Tad was running out of time and the wind had yet to subside. We called for a weather update: It would calm the next day. We woke at 4 a.m., but the incessant wind persisted. We rolled over and tried to sleep. By 11 a.m. the winds had subsided and only a quiet aura remained. Our pilot had to pick Tad up in less than 24 hours, but we skied away from camp in rapid procession anyway. The south side of Peak 9,304’, a mountain I had long called the “Obelisk,” held its triangular form as we approached.

Now on the face, a snow-filled chimney held my picks but threatened to spit me out. After a rope length, a grainy crack offered a decent spot for an anchor. Above this, Tad led a long block of simul-climbing to the base of an ice-streaked headwall. The summit was still many thousands of feet above us. We retreated, and Tad reluctantly flew out the next day as John Giraldo arrived and took his place, fresh and unbeaten by the storms.

John and I quickly reached the previous highpoint on the Obelisk, and I searched for courage to confront the looming ice above. A bad ice screw penetrated snow and aerated ice, then a few feet higher I found a good, small cam. “Watch me, John,” I muttered, “this is really hard and scary.” My tool shuddered and reverberated as it penetrated nominal ice and struck the granite slab underneath. Another swing and a wide stem and I was still moving upward. I swung again, only this time the tool broke through the ice and into air. A two-inch crack! Hanging there, teetering on my pick, I excavated the crack and placed a dreamy cam. The crack continued for another 15 feet.
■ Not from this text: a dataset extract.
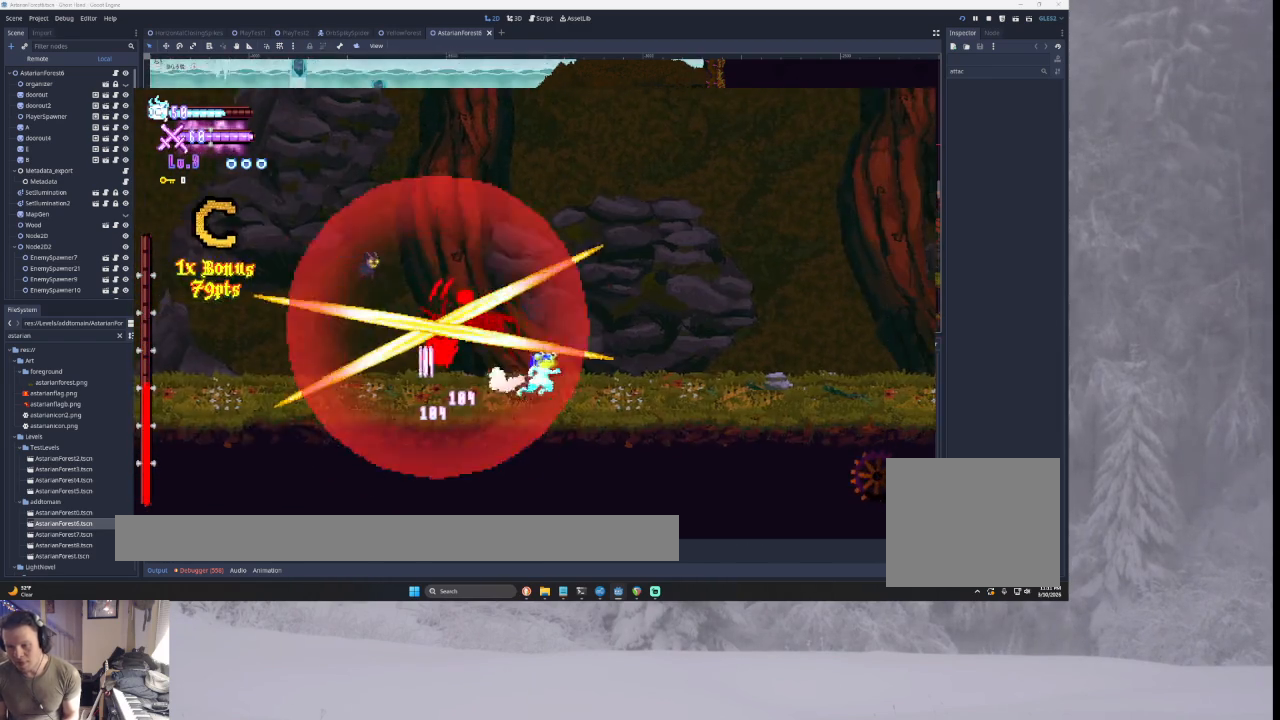
{"buttons": ["START"], "left_stick": "center", "right_stick": "center", "events": [[33, "L3", "up"], [167, "L2", "up"], [433, "left_stick", "center"], [500, "START", "down"]]}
Difficult climbing continued, and I searched for an anchor as the rope came tight. As John followed the crux, I studied my anchor of small cams and pins in bottoming cracks.
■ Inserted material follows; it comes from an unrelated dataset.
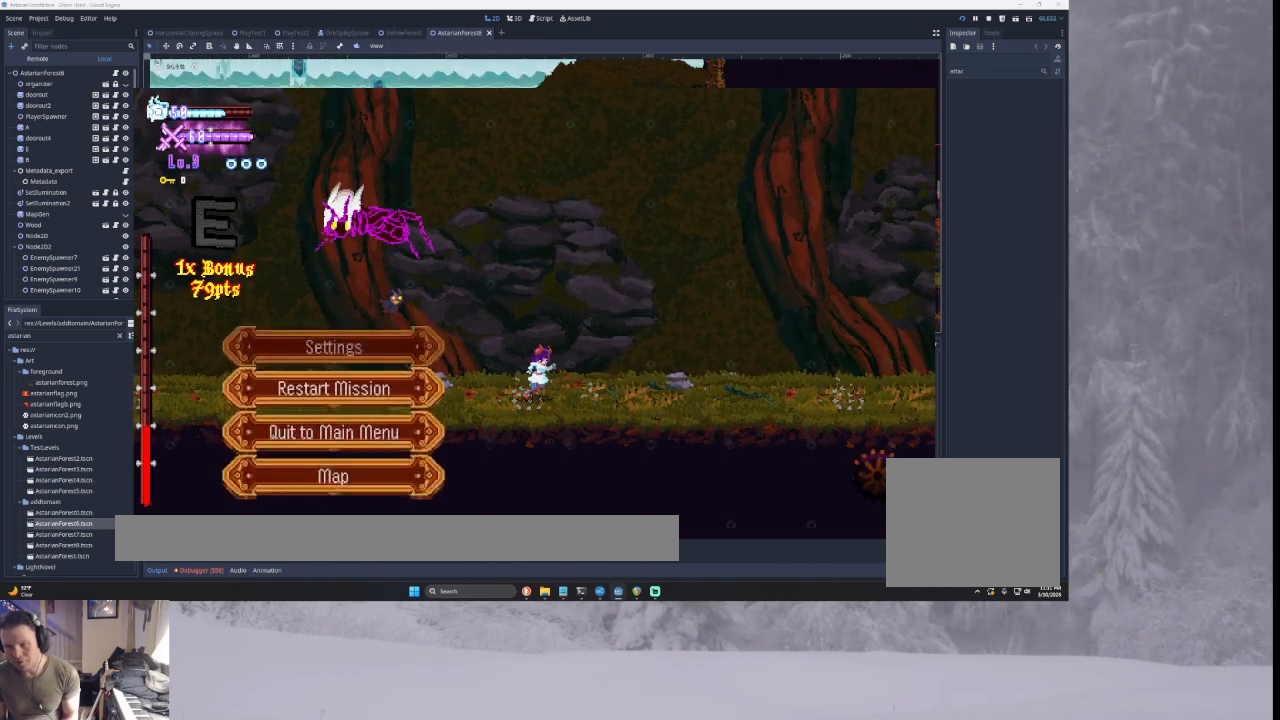
{"buttons": [], "left_stick": "center", "right_stick": "center", "events": [[133, "START", "up"]]}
Above the crux, we continued in long blocks of simul-climbing. The absence of the wind seemed so strange, and the sun burned our faces. We approached the summit in the afternoon (March 22), high above most of the surrounding peaks. On top, I thought back to the stress of the previous week, and I pushed the pain of a failing relationship from my mind. I thought silently of two words: Emotional Atrophy (1,000m, WI5 M6 A0). Now on the summit, I found a brief moment of long-desired tranquility.